Sur les trottoirs de la capitale, je rehausse le col de mon manteau
Je ne pensais pas qu’aujourd’hui, je prendrais le métro
Mais en m’approchant de la bouche, j’aperçois un écriteau
Celle-ci est fermée pour cause de travaux, c’est vraiment pas de pot...
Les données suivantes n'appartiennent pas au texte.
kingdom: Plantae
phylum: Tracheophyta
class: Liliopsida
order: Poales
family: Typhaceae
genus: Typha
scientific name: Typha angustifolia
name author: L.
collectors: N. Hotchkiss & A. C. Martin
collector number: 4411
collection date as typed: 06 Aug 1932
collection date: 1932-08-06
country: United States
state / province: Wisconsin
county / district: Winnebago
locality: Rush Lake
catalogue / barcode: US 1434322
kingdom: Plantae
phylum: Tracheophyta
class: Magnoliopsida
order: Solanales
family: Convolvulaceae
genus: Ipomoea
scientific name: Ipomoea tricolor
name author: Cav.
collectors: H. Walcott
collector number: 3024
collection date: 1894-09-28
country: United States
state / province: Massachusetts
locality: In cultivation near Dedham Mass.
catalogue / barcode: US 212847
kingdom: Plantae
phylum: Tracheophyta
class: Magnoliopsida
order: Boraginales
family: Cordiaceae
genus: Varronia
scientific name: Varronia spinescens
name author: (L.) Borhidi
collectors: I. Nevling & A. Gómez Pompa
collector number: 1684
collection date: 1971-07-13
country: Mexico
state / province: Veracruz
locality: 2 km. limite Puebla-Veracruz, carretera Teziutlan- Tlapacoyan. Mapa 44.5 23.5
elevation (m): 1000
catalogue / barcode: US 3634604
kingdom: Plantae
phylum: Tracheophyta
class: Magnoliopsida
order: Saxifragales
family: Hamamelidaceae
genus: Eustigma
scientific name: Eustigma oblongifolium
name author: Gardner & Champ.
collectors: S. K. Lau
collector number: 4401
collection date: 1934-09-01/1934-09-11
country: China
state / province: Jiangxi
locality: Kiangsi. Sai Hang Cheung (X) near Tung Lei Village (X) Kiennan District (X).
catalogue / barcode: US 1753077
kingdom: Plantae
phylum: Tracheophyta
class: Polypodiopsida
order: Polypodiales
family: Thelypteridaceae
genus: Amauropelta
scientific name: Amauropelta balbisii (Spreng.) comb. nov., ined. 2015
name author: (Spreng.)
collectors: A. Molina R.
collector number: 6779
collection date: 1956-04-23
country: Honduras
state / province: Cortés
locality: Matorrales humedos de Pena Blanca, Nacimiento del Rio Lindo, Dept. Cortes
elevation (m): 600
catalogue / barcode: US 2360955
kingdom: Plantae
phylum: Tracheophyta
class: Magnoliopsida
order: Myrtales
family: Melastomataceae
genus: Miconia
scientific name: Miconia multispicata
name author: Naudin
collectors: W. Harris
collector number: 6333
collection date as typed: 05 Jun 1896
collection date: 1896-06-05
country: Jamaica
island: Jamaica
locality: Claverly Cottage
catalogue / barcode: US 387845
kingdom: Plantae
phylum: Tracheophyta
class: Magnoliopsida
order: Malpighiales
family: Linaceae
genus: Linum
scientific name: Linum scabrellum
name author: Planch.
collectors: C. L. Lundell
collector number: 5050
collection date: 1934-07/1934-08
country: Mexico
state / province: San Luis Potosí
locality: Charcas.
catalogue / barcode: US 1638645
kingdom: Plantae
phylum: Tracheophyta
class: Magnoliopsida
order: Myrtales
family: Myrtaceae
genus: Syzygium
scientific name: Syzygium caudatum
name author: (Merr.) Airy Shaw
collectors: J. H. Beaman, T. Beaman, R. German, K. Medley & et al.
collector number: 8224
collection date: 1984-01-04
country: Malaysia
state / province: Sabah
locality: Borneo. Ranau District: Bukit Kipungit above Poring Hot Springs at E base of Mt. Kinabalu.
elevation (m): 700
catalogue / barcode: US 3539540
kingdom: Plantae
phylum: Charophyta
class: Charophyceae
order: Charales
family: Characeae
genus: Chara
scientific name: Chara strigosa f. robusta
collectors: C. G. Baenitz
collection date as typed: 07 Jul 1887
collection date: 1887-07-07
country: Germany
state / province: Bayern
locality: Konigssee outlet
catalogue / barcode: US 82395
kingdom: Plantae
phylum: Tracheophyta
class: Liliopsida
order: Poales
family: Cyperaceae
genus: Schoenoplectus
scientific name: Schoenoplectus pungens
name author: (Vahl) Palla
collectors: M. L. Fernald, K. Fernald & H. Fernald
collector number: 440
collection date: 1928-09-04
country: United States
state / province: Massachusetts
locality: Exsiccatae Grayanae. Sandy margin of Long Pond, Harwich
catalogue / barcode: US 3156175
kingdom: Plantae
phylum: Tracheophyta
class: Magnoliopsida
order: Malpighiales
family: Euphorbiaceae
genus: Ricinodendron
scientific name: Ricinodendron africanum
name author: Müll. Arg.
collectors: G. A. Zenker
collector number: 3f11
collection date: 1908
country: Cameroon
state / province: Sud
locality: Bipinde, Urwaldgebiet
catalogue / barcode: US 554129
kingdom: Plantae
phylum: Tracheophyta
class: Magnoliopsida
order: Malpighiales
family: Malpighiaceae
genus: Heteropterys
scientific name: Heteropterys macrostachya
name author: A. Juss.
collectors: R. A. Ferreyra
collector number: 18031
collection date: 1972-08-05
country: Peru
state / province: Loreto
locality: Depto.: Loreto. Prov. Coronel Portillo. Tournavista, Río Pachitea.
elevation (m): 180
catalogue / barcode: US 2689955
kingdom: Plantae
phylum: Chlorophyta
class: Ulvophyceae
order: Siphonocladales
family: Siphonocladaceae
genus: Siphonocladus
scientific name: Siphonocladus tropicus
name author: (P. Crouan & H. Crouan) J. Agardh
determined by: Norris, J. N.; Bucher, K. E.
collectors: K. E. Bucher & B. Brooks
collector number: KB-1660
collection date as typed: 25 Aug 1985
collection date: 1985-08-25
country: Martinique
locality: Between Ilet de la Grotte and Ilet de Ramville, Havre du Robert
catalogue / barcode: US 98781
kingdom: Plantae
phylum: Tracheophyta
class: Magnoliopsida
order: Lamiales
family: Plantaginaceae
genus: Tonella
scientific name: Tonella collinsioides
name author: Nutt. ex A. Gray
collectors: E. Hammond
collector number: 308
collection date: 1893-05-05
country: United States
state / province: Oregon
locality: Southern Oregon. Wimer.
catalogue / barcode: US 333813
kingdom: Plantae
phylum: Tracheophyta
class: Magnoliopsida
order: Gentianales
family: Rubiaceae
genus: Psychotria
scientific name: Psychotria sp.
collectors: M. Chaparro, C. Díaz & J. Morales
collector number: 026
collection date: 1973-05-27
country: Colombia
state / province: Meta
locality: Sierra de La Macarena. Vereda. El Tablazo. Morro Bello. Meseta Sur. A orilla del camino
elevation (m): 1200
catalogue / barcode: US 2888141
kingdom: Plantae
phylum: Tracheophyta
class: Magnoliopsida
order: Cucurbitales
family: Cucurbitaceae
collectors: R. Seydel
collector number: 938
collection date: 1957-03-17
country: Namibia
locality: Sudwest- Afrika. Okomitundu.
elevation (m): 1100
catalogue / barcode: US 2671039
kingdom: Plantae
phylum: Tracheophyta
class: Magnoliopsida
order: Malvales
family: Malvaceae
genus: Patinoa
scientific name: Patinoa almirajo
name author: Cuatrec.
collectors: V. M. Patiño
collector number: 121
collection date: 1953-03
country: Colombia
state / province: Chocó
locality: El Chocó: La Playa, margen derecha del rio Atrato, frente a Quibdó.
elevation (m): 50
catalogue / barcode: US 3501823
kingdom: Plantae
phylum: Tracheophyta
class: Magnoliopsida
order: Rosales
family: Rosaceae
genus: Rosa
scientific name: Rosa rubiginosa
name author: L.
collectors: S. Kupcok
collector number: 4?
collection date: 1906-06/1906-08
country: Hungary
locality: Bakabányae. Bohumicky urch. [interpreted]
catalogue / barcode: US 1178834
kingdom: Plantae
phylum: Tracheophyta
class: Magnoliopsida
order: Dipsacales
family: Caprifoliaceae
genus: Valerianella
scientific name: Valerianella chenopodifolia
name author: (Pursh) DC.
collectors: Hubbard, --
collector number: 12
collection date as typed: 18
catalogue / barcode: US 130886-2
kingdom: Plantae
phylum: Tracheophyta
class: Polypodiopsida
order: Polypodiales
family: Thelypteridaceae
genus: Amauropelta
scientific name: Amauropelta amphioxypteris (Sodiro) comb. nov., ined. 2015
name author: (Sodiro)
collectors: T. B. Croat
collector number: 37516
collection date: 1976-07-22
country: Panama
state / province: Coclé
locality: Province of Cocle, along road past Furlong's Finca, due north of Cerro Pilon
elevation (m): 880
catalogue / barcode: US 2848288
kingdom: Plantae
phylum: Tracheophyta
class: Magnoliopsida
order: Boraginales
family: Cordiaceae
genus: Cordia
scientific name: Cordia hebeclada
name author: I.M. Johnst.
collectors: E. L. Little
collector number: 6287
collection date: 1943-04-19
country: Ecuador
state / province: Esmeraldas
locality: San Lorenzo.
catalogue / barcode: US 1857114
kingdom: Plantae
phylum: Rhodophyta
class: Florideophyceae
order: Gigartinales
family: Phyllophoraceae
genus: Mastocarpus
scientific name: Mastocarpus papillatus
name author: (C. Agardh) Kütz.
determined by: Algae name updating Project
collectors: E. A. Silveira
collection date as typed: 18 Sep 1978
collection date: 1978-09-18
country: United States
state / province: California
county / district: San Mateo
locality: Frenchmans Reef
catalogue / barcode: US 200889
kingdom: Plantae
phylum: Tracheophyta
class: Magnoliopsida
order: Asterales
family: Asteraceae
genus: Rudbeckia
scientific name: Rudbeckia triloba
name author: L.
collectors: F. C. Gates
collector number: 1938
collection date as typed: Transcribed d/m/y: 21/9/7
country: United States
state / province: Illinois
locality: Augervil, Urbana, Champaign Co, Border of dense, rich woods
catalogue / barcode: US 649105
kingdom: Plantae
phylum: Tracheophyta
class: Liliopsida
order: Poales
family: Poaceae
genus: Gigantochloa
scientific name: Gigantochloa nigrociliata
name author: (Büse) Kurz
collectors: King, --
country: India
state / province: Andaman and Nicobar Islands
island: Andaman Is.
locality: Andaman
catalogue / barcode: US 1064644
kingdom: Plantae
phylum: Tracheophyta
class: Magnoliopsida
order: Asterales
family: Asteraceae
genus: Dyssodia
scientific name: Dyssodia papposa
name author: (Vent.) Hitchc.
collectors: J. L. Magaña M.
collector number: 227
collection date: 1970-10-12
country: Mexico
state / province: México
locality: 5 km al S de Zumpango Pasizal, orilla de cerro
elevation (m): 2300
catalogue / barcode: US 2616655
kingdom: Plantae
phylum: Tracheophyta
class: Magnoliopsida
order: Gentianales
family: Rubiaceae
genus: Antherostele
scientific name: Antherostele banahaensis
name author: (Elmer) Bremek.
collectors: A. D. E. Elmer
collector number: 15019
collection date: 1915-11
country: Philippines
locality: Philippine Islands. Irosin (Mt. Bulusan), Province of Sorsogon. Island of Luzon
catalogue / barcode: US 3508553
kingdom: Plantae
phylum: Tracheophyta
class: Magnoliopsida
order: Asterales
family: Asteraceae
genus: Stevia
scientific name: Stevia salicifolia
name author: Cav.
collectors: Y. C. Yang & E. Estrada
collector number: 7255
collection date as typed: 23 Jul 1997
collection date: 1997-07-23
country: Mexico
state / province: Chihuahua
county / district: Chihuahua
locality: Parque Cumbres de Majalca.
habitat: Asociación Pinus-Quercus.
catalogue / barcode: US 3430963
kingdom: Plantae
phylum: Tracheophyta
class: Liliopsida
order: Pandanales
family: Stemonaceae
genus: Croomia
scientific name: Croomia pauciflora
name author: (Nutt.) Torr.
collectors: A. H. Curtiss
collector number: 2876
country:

Il m’en faut plus pour être à terre
Et tout compte fait, le bus f’ra l’affaire
Je remonte l’avenue et sans en avoir l’air
Je me place devant l’abri, croyant mettre fin à mon calvaire
Le bus arrive enfin mais une vieille dame me tire la manche
- Jeune homme, faites la queue ! me lance-t-elle, irritée, les mains sur les hanches
Je fais mine d’ignorer les remarques de l’ancêtre revêche,
Et fin prêt, je m’apprête à monter les marches, mais deux bras m’en empêchent
Entouré par deux molosses, je m’éloigne loin du sol
- Tu prendras le suivant
C’est ce que j’crois avoir entendu pendant mon envol
- Allez, viens maman
Ça c’est ce que je comprend une fois étalé au sol
D’accord, pour moi la vie n’a jamais été facile
Mais dans le cas contraire, je ne m’appellerais pas O’Neill
Et c’est la tête sur le pavé
Que je constate que ma montre est brisée
Je me relève et n’ai plus qu’une idée en tête
J’n’arriverai jamais à temps à cette fête
Rouge de colère, il ne me reste plus qu’à courir
Au milieu de cette foule, pour éviter le pire
Décidemment, le sol m’appelait
Deux individus sortant de nulle part
M’ont heurté violemment proche du joaillier Chaumay
Une nouvelle fois j’étais sur le trottoir
Conséquence de cette bousculade
Les deux fuyards ont lâché leur butin
Pris comme au milieu d’une cascade
J’me suis dis : j’en verrai jamais la fin
Je ne crois pas au karma
Ni à la punition divine
Mais lorsque la police m’embarqua
J’me suis cru dans un mauvais film
Moi, général O’Neill j’ai beau parlementer
Dans le bureau des fédéraux
J’me retrouve le jour J derrière des barreaux
Entouré de poivrots et de dépravés
Après une longue nuit bien agitée
Et une vérification de mon identité
Ils m’ont rendu ma liberté
En s’excusant de s’être trompé
Et dans la froideur hivernale
Je me sens désemparé
D’avoir tout loupé
Pas terrible pour un général !
Une fois dehors mon chauffeur est ici
Je me dirige vers lui, soulagé mais ennuyé,
Que faire ? dois je tout lui expliquer,
Pourquoi je n’ai pas fait appel à lui
Je me contente de lui dire
Ce qu’il écoute sans un sourire
Que je ne voulais surtout pas dévoiler
Mon activité pour cette journée
Et sans plus perdre de temps
Je lui demande très gentiment
De vite me ramener chez moi
Je dois réparer les dégâts
Arrivé près de ma maison,
Je constate avec frisson
Qu’elle est là, sur mon perron
Et observe ma progression
Et sans laisser me justifier
Encore vêtue en robe de mariée
Kerry me jette avec défiance
Ce qui devait être mon alliance
Elle me plante là sans un mot
Il n’y a rien à ajouter
Moi qui devais l’épouser
J’ai vraiment l’air d’un idiot
Dépité, je rentre chez moi et m’affale sur le canapé
C’est décidé, je n’en bougerai pas de la journée
Je n’ai vraiment pas eu de chance
Que des concours de circonstances
En fin de soirée, abruti par la télé
J’ai entendu la porte sonner,
Pas très envie d’ouvrir à cet étranger
Par manque évident de converser
Mais je me décide enfin
A recevoir l’importun
Prêt à lui réserver le plus mauvais accueil
Lorsque j’ouvre, personne n’est sur le seuil
Quand apparaît dans un éclair
Tout droit sortie d'un rêve
La silhouette tant familière
De Sam en tenue d'Eve
Même si dehors il fait nuit noire
Des voisins pourraient nous voir
Je la fais rentrer dans le couloir
Et la rhabille d'un peignoir
Nous nous installons dans le salon
Afin de comprendre la situation
Je lui raconte mes mésaventures
Mais sans en faire une sinécure
Elle comprend qu'à mon ton
Ce mariage était bidon
Que finalement l'avoir loupé
Je m'en sens enfin soulagé
De son côté elle ne comprends pas
Comment elle est arrivée là
Elle se reposait de sa journée
Qui elle aussi avait mal tourné
Elle allait pour s'endormir
Lorsque sa chambre s'est mise à luire
Et que soudain comme par magie
Elle s'est retrouvée devant chez lui
L'un près de l'autre sur le canapé
La conversation nous a entraîné
Tout doucement jusqu'au lendemain
Enfin une nuit qui finit bien
Pendant ce temps, aussi rapide que la lumière
Un grand vaisseau s’éloigne de la Terre
A son bord, un tout p'tit homme gris
Satisfait d’avoir modifié le destin de deux vies.